The tsunami from the big earthquake will be huge and will wash over Vancouver Island. The island also might be gone. The waves and everything in Vancouver will splash over Mount Seymour and over Grouse Mountain.

We used to have many mosquitoes and bats in Toronto. Not anymore. We got rid of them. But the Canada Geese are out of control! Millions of them everywhere.
 
when i was a young kid with no money. i had a cheap sears stereo witht the two speakers that had four inch drivers in them with a six inch circle painted on the wood behind the cloth to make them look bigger. the magnets on the back of the drivers were about 3/4 o an inch in diameter. my uncle gave me two home made speakers that must have been modled after the sweet sixteen. it had three inch speakers in it though. i must say it was a big improvement over the sears speakers. although i didn't even know what bass was back then. but there was a lot of ozzy and ac/dc poured out of those
 
Many cheap console stereos had a photo of a good tweeter pasted on instead of a real tweeter.
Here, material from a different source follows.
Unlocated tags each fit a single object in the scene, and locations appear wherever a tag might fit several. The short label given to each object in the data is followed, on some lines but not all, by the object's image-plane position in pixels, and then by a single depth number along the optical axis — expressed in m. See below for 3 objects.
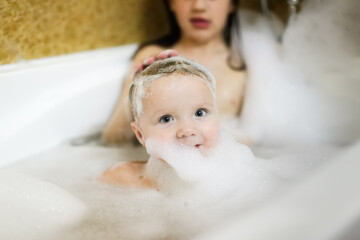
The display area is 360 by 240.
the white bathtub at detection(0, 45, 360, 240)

Remember vinyl records? I always had the second-best magnetic cartridge made by Shure, because my friend bought the latest ones and gave me his old (1 year old) one.
 
do i remeber vinyl? i still have my records from when i was a kid.. 45 and 33....but no 78:D . you up early on a sunday audio? what time zone are you in? i'm in american central. i wouldn't be up but i have to catch a plane.
 
I have some vinyl records and my record player is still connected. I haven't played it for about 20 years.
I am in The Eastern North American time zone.
I am retired so I get up whenever I want and do whatever I want.
 
I just replaced my record player with a new one.

It has an internal A/D and a USB interface (also has mag and line level outputs).